Thursday we got up and decided to do the "I wonder how many miles we can put on Libby today?" tour. We started by going back over the auto loop in Acadia and went directly to Thunder Hole hoping to catch it with higher water and a louder "BOOM." Well, the water was too high and the hole completely under water so no sound whatsoever. :( We decide to come back on Saturday morning so that we could catch it a couple of hours before high tide. Hopefully that will work.
We then went around to Jordan Pond again to walk the Nature Trail. At 10:00 in the morning, parking was much more available and we were able to hike that trail, finally. It was a nice hike with through the forest that was very nicely explained in the provided brochure. Part of the trail was besides Jordon Pond but the fog was still so dense we could barely see past the near shoreline.
We then headed for highway 102 and the loop around the West (and less traveled) side of Acadia. We went through the Acadia Sea Wall area, Bass Harbor, Tremont, Seal Cove, Pretty Marsh and Sommesville before leaving 102 and heading back North to Highway 1. These were all quaint little seaside villages with most of them being working harbors and having lots of lobster boats. It took about an hour and a half to make the loop but provided us with a look at the other side of Mt. Desert Island.
Next we went a little further West and went down another peninsula. If you look at a map showing the coast around Acadia, you will see that there are a number of peninsulas and islands extending South from the Maine coast. The one we went down is immediately West of Mt. Desert Island which contains Acadia. As we went down we passed many small communities and a few larger ones such as Blue Hill. At the very bottom, you go over a large suspension bridge onto Little Deer Isle and then a causeway to Deer Isle and then on down to Stonington. On the way back up we drove around Northern Bay and passed through Castine. Then on up to highway 1 again and back to where we are camped. We did a total of about 150 miles and enjoyed great scenery. Throughout the trip, you could see how this area is mostly sustained by lobster fishing and summer tourism.
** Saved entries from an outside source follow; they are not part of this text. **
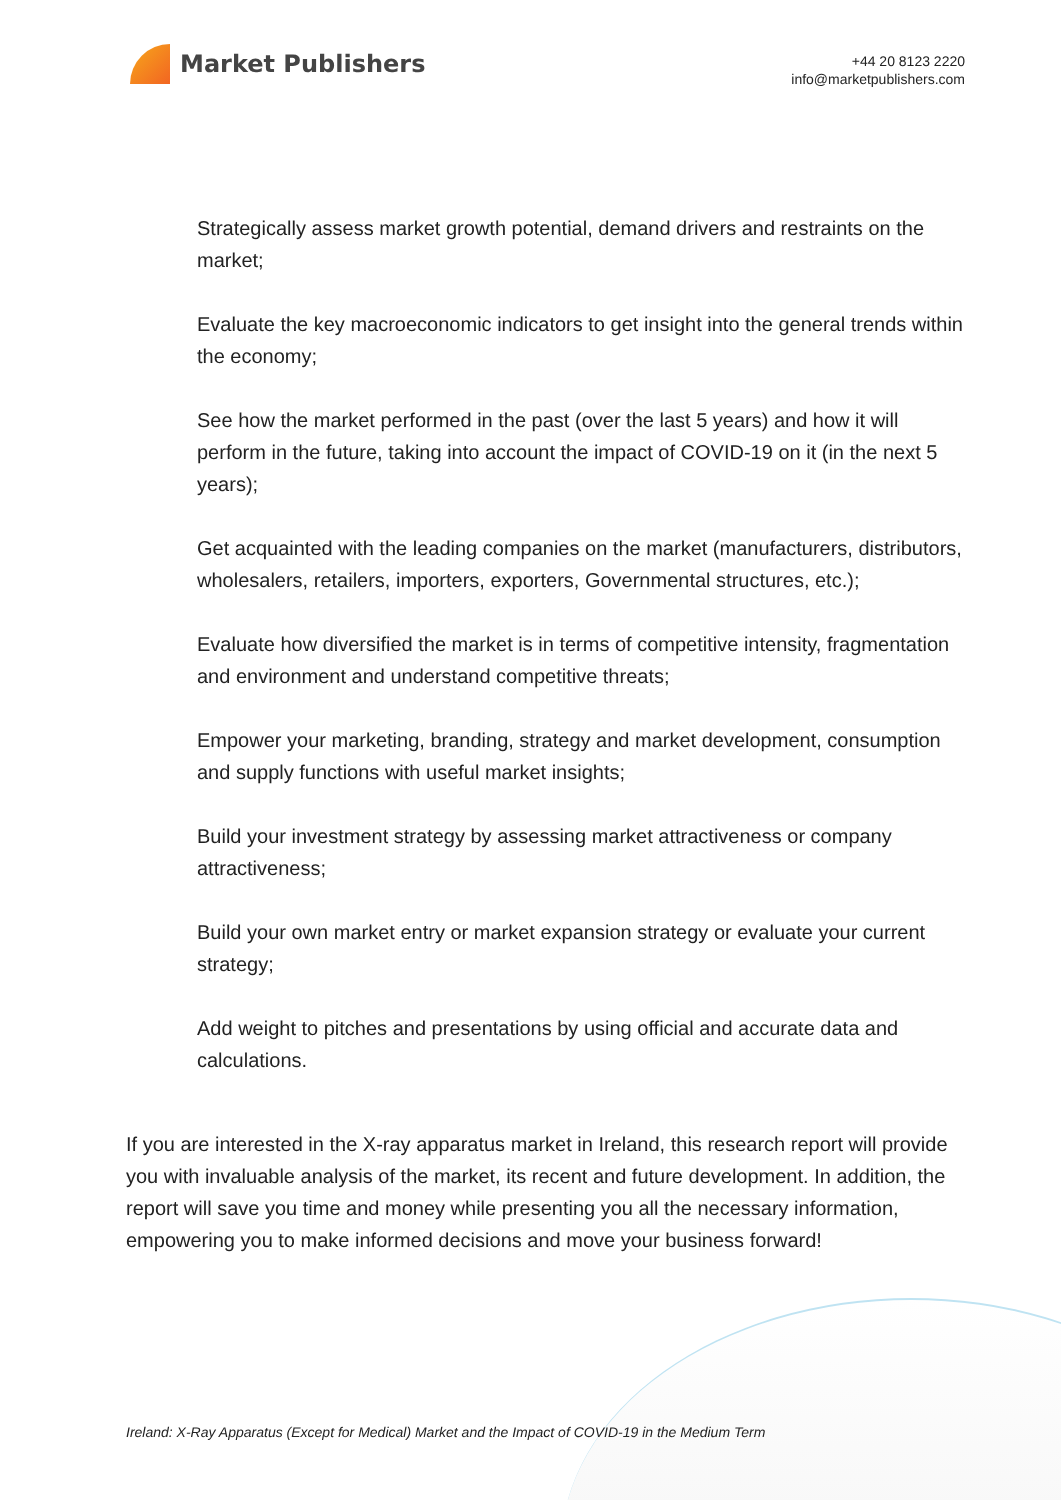Market Publishers
+44 20 8123 2220
info@marketpublishers.com
Strategically assess market growth potential, demand drivers and restraints on the market;
Evaluate the key macroeconomic indicators to get insight into the general trends within the economy;
See how the market performed in the past (over the last 5 years) and how it will perform in the future, taking into account the impact of COVID-19 on it (in the next 5 years);
Get acquainted with the leading companies on the market (manufacturers, distributors, wholesalers, retailers, importers, exporters, Governmental structures, etc.);
Evaluate how diversified the market is in terms of competitive intensity, fragmentation and environment and understand competitive threats;
Empower your marketing, branding, strategy and market development, consumption and supply functions with useful market insights;
Build your investment strategy by assessing market attractiveness or company attractiveness;
Build your own market entry or market expansion strategy or evaluate your current strategy;
Add weight to pitches and presentations by using official and accurate data and calculations.
If you are interested in the X-ray apparatus market in Ireland, this research report will provide you with invaluable analysis of the market, its recent and future development. In addition, the report will save you time and money while presenting you all the necessary information, empowering you to make informed decisions and move your business forward!
Ireland: X-Ray Apparatus (Except for Medical) Market and the Impact of COVID-19 in the Medium Term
Each time you could see water, there were lobster boats galore and cottages for rent.
Friday we headed for Schoodic peninsula due East of Mt. Desert Island to take in the small portion of Acadia National Park that is located there. Once you get to the Park, there is a one-way drive of about nine miles that is spectacular with coastline beauty. We were told that not too many visitors actually come to this part of the Park since it is so isolated from the main part of the Park but in our opinion, this absolutely the most scenic part of Acadia. If you come here, take the time to do this drive. There are several turnoffs that allow you to stop and enjoy the sights. We found many visitors that had brought their lawn chairs and were just sitting above the shore taking in the view, the sounds of surf and the cool breeze.
We then came back to Ellsworth and visited the new Wal-Mart Supercenter to stock up on items we know from last year that we need to purchase before going into Canada. Some of it you save big time, some of it you can't get in Canada, especially some of the food items where you have definite name-brand preferences. This was the best Wal-Mart we have ever been in. Large, wide aisles, well stocked and believe it or not, checkers waiting for someone to get in their line!!!
Saturday we went back to Thunder Hole - still no thunder!! I guess it has to be a combination of tide and heavy seas? We have been there at low tide, high tide and between tide with no success. Oh, well you can't have everything. We then went on a two-hour carriage ride over the carriage roads and a few of the bridges John D. Rockefeller, Jr. had built when he owned a good portion of Mt. Desert Island. He had over 50 miles of carriage roads constructed and several stone bridges of which every one is unique in design and construction. The first bridge was a cobblestone bridge that took three years to build and was finished in 1917. The construction using such small stones was discontinued and future bridges were built of much larger granite stones that were obtained at nearby quarries. The last bridge was finished in 1937.
Our carriage was pulled by two large, beautiful Percherons - one male, one female. Our tour guide was a young lady studying to be a large animal veterinarian and was delightful - full of funny stories.
We then went to Hannaford's and got Doris another lobster since she may have to wait awhile for the next. We came back to the coach and watched the College World Series, a little of the soccer match and started getting the Mothership ready for tomorrow's trip. We are heading for Lubec, ME which is the Easternmost point in the U.S. and will stay there until at least July 4th to avoid fighting for campground space during the holidays.